TI CC1101 Radio Project

[ecoli-557]

LinkMTech-
I was trying to use Microchip's 900MHz radio, but it whipped me - never got it to work (posted elsewhere on this forum) and now am looking for another radio.
Would you post what you did so I can get a head start on this? I just want to xmit 3 byte packet...... The idea is a 1 to many design.
Thanks in advance,
Steve

[LinkMTech]

Sure!
The A1101R09A module allows you to TX/RX data straight through using one of the GDO pins or using the SPI buffer depending on configuration. I found that using the SPI mode had better bandwidth efficiency with higher throughput.
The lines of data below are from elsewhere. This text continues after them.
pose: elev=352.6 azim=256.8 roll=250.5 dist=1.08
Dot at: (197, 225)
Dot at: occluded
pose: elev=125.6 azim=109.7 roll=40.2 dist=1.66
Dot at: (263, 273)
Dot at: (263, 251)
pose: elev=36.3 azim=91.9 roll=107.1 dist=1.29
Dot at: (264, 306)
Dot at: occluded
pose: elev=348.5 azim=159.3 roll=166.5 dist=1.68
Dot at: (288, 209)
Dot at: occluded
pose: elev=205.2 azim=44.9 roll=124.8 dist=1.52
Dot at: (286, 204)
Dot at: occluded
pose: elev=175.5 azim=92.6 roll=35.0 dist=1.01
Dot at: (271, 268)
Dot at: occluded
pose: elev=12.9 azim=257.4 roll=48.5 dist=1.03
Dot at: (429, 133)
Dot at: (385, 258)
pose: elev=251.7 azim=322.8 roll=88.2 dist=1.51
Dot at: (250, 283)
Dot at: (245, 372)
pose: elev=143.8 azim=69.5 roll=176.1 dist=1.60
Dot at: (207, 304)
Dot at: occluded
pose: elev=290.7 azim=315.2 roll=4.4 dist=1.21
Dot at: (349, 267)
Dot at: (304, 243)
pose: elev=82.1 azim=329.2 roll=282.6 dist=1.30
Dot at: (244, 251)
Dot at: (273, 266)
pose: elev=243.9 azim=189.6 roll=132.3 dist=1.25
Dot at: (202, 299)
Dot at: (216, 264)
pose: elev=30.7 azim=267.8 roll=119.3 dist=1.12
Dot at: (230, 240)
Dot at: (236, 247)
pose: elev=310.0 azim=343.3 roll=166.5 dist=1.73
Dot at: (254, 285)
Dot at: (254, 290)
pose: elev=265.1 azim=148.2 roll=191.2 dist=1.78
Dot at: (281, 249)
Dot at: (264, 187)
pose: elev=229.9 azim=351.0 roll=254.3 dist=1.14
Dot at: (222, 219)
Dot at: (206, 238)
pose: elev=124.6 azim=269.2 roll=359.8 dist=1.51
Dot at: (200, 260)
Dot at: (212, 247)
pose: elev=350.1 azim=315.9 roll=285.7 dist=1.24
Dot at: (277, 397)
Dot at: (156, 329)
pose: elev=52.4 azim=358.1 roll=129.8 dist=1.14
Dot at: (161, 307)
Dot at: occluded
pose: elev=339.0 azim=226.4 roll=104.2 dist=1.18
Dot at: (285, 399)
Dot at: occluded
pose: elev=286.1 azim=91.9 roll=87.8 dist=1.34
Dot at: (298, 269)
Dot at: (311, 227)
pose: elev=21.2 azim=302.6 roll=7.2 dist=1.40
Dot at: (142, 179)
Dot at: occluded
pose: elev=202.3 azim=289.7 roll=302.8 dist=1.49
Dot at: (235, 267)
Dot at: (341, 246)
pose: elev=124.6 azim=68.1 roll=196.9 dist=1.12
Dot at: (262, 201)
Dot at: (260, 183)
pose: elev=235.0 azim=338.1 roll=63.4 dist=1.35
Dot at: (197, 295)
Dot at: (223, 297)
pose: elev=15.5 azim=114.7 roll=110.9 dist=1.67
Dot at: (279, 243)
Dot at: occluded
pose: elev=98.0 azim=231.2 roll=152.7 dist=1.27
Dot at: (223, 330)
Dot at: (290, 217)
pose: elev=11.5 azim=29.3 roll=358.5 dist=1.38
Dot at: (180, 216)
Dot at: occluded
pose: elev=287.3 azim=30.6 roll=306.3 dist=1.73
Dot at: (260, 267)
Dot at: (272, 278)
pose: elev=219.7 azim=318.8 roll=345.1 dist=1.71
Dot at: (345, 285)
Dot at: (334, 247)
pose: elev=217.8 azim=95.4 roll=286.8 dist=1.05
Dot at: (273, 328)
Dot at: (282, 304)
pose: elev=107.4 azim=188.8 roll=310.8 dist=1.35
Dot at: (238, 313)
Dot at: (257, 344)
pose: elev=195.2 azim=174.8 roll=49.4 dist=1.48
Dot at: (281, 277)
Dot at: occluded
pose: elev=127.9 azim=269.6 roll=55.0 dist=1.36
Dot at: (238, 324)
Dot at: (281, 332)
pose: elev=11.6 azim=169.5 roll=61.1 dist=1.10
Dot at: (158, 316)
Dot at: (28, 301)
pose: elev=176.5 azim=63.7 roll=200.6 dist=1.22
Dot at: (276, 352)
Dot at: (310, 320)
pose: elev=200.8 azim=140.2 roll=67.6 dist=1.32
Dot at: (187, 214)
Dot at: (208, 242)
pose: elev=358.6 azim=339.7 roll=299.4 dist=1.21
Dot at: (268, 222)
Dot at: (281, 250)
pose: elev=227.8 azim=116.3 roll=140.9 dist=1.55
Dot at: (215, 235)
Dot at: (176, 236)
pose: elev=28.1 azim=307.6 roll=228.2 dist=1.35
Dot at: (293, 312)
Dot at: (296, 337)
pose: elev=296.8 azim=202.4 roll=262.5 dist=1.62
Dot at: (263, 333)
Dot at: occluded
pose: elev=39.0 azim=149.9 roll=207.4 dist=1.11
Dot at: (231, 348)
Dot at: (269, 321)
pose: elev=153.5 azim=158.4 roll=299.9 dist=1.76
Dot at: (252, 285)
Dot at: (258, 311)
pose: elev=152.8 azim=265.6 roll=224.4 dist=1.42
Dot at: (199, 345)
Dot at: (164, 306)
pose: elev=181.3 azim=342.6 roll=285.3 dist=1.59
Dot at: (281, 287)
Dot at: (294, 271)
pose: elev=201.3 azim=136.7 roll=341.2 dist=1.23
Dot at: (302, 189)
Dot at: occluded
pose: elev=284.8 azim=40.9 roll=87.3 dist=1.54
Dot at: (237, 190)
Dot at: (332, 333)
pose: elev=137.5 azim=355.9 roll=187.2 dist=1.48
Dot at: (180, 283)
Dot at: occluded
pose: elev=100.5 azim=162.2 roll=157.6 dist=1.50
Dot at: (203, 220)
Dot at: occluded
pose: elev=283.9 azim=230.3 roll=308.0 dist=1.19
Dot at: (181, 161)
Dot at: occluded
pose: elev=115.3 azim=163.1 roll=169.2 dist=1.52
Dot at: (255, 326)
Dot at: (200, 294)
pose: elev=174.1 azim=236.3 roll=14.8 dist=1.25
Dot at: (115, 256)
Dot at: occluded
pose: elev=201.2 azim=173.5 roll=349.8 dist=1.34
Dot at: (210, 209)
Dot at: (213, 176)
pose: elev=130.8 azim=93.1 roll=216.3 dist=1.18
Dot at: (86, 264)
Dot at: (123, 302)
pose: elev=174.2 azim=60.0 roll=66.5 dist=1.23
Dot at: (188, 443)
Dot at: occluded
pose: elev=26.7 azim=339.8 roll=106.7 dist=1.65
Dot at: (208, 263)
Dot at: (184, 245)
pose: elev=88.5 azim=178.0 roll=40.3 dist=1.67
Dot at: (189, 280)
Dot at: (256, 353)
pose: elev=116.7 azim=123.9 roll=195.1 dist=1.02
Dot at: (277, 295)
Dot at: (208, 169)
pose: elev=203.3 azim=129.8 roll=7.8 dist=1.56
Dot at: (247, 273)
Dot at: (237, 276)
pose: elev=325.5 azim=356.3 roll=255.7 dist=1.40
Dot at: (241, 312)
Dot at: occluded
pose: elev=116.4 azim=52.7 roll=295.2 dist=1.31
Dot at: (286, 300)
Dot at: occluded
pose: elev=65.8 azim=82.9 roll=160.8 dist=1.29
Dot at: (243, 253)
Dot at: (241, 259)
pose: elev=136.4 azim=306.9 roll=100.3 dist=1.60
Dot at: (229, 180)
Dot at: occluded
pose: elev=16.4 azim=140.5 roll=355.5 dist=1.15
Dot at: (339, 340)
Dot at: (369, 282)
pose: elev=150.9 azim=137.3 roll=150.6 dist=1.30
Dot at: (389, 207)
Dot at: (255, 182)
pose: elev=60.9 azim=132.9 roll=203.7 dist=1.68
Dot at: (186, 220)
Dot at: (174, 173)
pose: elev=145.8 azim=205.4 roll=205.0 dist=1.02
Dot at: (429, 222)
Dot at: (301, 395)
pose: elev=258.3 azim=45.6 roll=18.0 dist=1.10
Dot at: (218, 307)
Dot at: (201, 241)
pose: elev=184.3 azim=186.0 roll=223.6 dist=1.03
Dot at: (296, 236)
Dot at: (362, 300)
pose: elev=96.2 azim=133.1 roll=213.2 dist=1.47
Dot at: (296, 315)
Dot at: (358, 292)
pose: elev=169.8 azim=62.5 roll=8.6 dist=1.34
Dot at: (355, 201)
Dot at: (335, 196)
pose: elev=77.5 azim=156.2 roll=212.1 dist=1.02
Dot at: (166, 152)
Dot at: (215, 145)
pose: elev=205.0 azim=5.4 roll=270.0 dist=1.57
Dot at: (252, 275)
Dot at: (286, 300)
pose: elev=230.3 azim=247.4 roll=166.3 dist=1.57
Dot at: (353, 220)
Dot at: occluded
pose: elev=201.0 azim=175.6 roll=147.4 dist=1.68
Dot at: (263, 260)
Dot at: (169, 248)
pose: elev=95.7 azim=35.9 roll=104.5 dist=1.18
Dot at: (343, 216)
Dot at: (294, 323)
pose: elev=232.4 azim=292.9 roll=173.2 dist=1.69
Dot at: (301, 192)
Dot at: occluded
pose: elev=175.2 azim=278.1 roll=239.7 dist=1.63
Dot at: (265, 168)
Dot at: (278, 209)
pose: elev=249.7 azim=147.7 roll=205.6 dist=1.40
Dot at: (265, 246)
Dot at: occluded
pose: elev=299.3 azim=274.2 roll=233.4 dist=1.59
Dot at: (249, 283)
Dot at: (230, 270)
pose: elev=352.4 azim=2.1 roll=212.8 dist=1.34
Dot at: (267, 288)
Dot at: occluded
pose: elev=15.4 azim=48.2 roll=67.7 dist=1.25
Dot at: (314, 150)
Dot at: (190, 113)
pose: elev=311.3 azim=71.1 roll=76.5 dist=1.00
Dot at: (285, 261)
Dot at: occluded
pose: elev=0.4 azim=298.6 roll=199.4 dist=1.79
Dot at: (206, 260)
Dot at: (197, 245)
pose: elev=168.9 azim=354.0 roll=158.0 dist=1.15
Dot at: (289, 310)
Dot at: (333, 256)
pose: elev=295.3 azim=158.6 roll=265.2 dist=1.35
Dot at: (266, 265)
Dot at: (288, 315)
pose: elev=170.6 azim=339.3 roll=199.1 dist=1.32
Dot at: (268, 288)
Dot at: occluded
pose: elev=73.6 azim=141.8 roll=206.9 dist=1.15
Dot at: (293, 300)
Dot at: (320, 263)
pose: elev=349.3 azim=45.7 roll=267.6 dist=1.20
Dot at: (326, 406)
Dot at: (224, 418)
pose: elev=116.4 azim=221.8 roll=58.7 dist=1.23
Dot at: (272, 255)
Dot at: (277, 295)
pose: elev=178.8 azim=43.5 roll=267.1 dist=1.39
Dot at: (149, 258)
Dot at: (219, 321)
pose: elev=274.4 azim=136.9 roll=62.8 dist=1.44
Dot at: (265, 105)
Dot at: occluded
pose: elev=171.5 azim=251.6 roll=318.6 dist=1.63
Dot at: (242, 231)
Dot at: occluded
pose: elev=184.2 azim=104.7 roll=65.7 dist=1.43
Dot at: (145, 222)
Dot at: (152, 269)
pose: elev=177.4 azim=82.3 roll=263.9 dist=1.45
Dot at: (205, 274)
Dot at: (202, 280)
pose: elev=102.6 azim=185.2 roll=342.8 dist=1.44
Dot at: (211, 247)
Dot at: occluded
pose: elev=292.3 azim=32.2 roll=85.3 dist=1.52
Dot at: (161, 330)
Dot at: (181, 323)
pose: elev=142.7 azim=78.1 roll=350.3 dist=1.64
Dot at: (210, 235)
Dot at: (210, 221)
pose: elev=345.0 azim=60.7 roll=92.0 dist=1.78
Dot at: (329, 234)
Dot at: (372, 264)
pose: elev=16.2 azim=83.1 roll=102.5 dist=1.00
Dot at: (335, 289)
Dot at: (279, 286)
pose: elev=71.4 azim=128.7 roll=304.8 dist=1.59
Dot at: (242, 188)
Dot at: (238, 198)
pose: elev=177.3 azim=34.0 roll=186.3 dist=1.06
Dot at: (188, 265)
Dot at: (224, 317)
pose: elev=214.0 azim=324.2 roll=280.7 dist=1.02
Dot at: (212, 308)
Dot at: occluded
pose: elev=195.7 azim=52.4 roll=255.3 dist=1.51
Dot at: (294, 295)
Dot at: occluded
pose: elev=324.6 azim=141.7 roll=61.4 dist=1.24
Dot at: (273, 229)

I never finished upgrading to its full potential because there's still a lot thats over my head but have plenty of code to get you started.
I'll go through my files and dig up where I left off.

[LinkMTech]

Okay, I found the test code for the demo.
It's old code probably using PBP2.5 so you'll need to adjust to your flavoring.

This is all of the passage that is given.